** WORK TASK **
Please give the entries again in full and exactly, without any picture.

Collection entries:
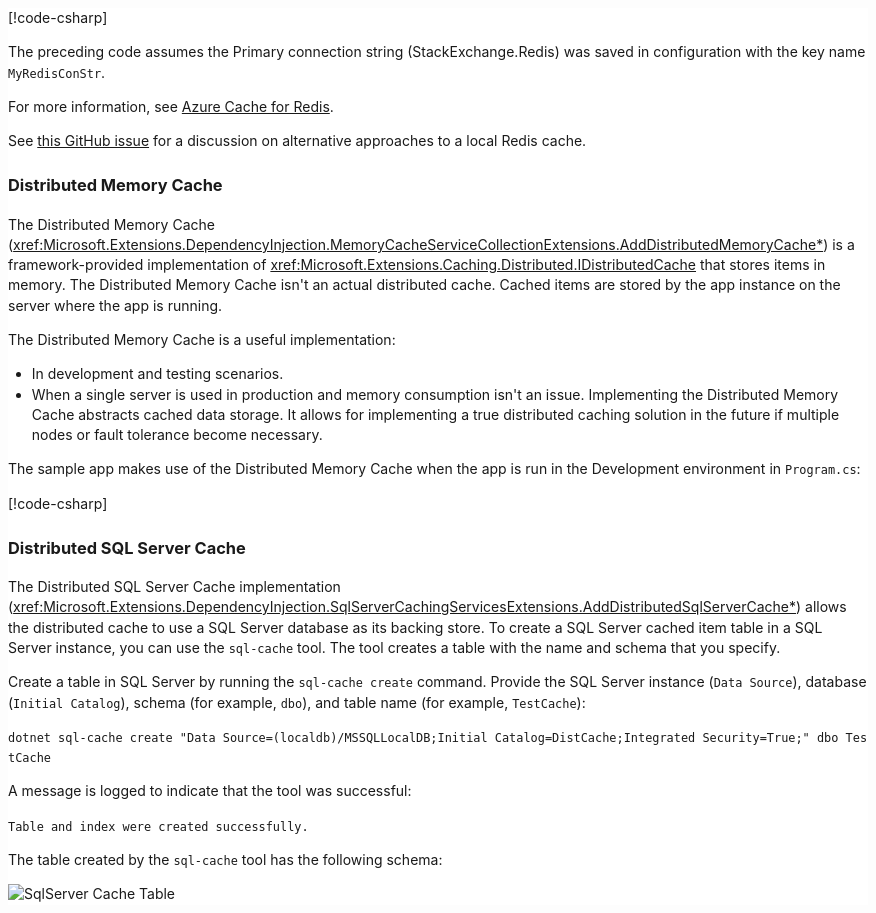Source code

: [!code-csharp[](~/performance/caching/distributed/samples/6.x/DistCacheSample/Program.cs?name=snippet_AddStackExchangeRedisCache)]

The preceding code assumes the Primary connection string (StackExchange.Redis) was saved in configuration with the key name `MyRedisConStr`.

For more information, see [Azure Cache for Redis](/azure/azure-cache-for-redis/cache-overview).

See [this GitHub issue](https://github.com/dotnet/AspNetCore.Docs/issues/19542) for a discussion on alternative approaches to a local Redis cache.

### Distributed Memory Cache

The Distributed Memory Cache (<xref:Microsoft.Extensions.DependencyInjection.MemoryCacheServiceCollectionExtensions.AddDistributedMemoryCache*>) is a framework-provided implementation of <xref:Microsoft.Extensions.Caching.Distributed.IDistributedCache> that stores items in memory. The Distributed Memory Cache isn't an actual distributed cache. Cached items are stored by the app instance on the server where the app is running.

The Distributed Memory Cache is a useful implementation:

* In development and testing scenarios.
* When a single server is used in production and memory consumption isn't an issue. Implementing the Distributed Memory Cache abstracts cached data storage. It allows for implementing a true distributed caching solution in the future if multiple nodes or fault tolerance become necessary.

The sample app makes use of the Distributed Memory Cache when the app is run in the Development environment in `Program.cs`:

[!code-csharp[](~/performance/caching/distributed/samples/6.x/DistCacheSample/Program.cs?name=snippet_AddDistributedMemoryCache)]

### Distributed SQL Server Cache

The Distributed SQL Server Cache implementation (<xref:Microsoft.Extensions.DependencyInjection.SqlServerCachingServicesExtensions.AddDistributedSqlServerCache*>) allows the distributed cache to use a SQL Server database as its backing store. To create a SQL Server cached item table in a SQL Server instance, you can use the `sql-cache` tool. The tool creates a table with the name and schema that you specify.

Create a table in SQL Server by running the `sql-cache create` command. Provide the SQL Server instance (`Data Source`), database (`Initial Catalog`), schema (for example, `dbo`), and table name (for example, `TestCache`):

```dotnetcli
dotnet sql-cache create "Data Source=(localdb)/MSSQLLocalDB;Initial Catalog=DistCache;Integrated Security=True;" dbo TestCache
```

A message is logged to indicate that the tool was successful:

```console
Table and index were created successfully.
```

The table created by the `sql-cache` tool has the following schema:

![SqlServer Cache Table](~/performance/caching/distributed/_static/SqlServerCacheTable.png)
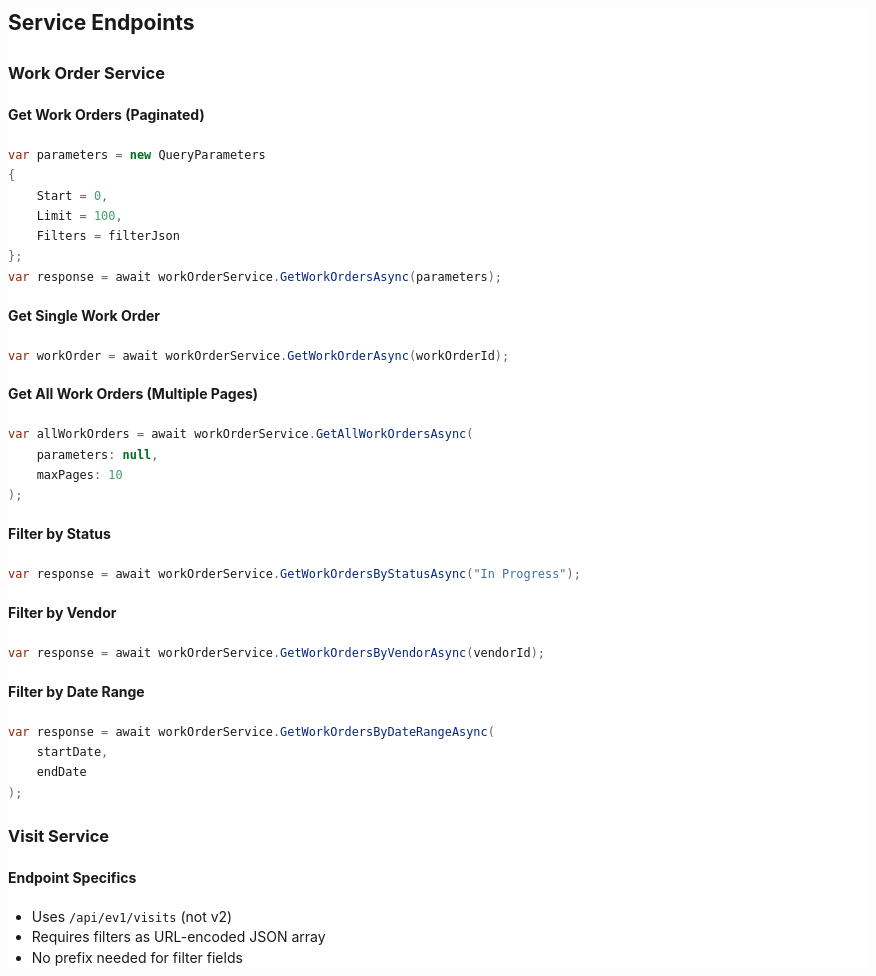 
## Service Endpoints

### Work Order Service

#### Get Work Orders (Paginated)
```csharp
var parameters = new QueryParameters
{
    Start = 0,
    Limit = 100,
    Filters = filterJson
};
var response = await workOrderService.GetWorkOrdersAsync(parameters);
```

#### Get Single Work Order
```csharp
var workOrder = await workOrderService.GetWorkOrderAsync(workOrderId);
```

#### Get All Work Orders (Multiple Pages)
```csharp
var allWorkOrders = await workOrderService.GetAllWorkOrdersAsync(
    parameters: null, 
    maxPages: 10
);
```

#### Filter by Status
```csharp
var response = await workOrderService.GetWorkOrdersByStatusAsync("In Progress");
```

#### Filter by Vendor
```csharp
var response = await workOrderService.GetWorkOrdersByVendorAsync(vendorId);
```

#### Filter by Date Range
```csharp
var response = await workOrderService.GetWorkOrdersByDateRangeAsync(
    startDate, 
    endDate
);
```

### Visit Service

#### Endpoint Specifics
- Uses `/api/ev1/visits` (not v2)
- Requires filters as URL-encoded JSON array
- No prefix needed for filter fields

** OUTPUT OF THE EXERCISE **
Source code

: [!code-csharp[](~/performance/caching/distributed/samples/6.x/DistCacheSample/Program.cs?name=snippet_AddStackExchangeRedisCache)]

The preceding code assumes the Primary connection string (StackExchange.Redis) was saved in configuration with the key name `MyRedisConStr`.

For more information, see [Azure Cache for Redis](/azure/azure-cache-for-redis/cache-overview).

See [this GitHub issue](https://github.com/dotnet/AspNetCore.Docs/issues/19542) for a discussion on alternative approaches to a local Redis cache.

### Distributed Memory Cache

The Distributed Memory Cache (<xref:Microsoft.Extensions.DependencyInjection.MemoryCacheServiceCollectionExtensions.AddDistributedMemoryCache*>) is a framework-provided implementation of <xref:Microsoft.Extensions.Caching.Distributed.IDistributedCache> that stores items in memory. The Distributed Memory Cache isn't an actual distributed cache. Cached items are stored by the app instance on the server where the app is running.

The Distributed Memory Cache is a useful implementation:

* In development and testing scenarios.
* When a single server is used in production and memory consumption isn't an issue. Implementing the Distributed Memory Cache abstracts cached data storage. It allows for implementing a true distributed caching solution in the future if multiple nodes or fault tolerance become necessary.

The sample app makes use of the Distributed Memory Cache when the app is run in the Development environment in `Program.cs`:

[!code-csharp[](~/performance/caching/distributed/samples/6.x/DistCacheSample/Program.cs?name=snippet_AddDistributedMemoryCache)]

### Distributed SQL Server Cache

The Distributed SQL Server Cache implementation (<xref:Microsoft.Extensions.DependencyInjection.SqlServerCachingServicesExtensions.AddDistributedSqlServerCache*>) allows the distributed cache to use a SQL Server database as its backing store. To create a SQL Server cached item table in a SQL Server instance, you can use the `sql-cache` tool. The tool creates a table with the name and schema that you specify.

Create a table in SQL Server by running the `sql-cache create` command. Provide the SQL Server instance (`Data Source`), database (`Initial Catalog`), schema (for example, `dbo`), and table name (for example, `TestCache`):

```dotnetcli
dotnet sql-cache create "Data Source=(localdb)/MSSQLLocalDB;Initial Catalog=DistCache;Integrated Security=True;" dbo TestCache
```

A message is logged to indicate that the tool was successful:

```console
Table and index were created successfully.
```

The table created by the `sql-cache` tool has the following schema:

![SqlServer Cache Table](~/performance/caching/distributed/_static/SqlServerCacheTable.png)
## Service Endpoints

### Work Order Service

#### Get Work Orders (Paginated)
```csharp
var parameters = new QueryParameters
{
    Start = 0,
    Limit = 100,
    Filters = filterJson
};
var response = await workOrderService.GetWorkOrdersAsync(parameters);
```

#### Get Single Work Order
```csharp
var workOrder = await workOrderService.GetWorkOrderAsync(workOrderId);
```

#### Get All Work Orders (Multiple Pages)
```csharp
var allWorkOrders = await workOrderService.GetAllWorkOrdersAsync(
    parameters: null, 
    maxPages: 10
);
```

#### Filter by Status
```csharp
var response = await workOrderService.GetWorkOrdersByStatusAsync("In Progress");
```

#### Filter by Vendor
```csharp
var response = await workOrderService.GetWorkOrdersByVendorAsync(vendorId);
```

#### Filter by Date Range
```csharp
var response = await workOrderService.GetWorkOrdersByDateRangeAsync(
    startDate, 
    endDate
);
```

### Visit Service

#### Endpoint Specifics
- Uses `/api/ev1/visits` (not v2)
- Requires filters as URL-encoded JSON array
- No prefix needed for filter fields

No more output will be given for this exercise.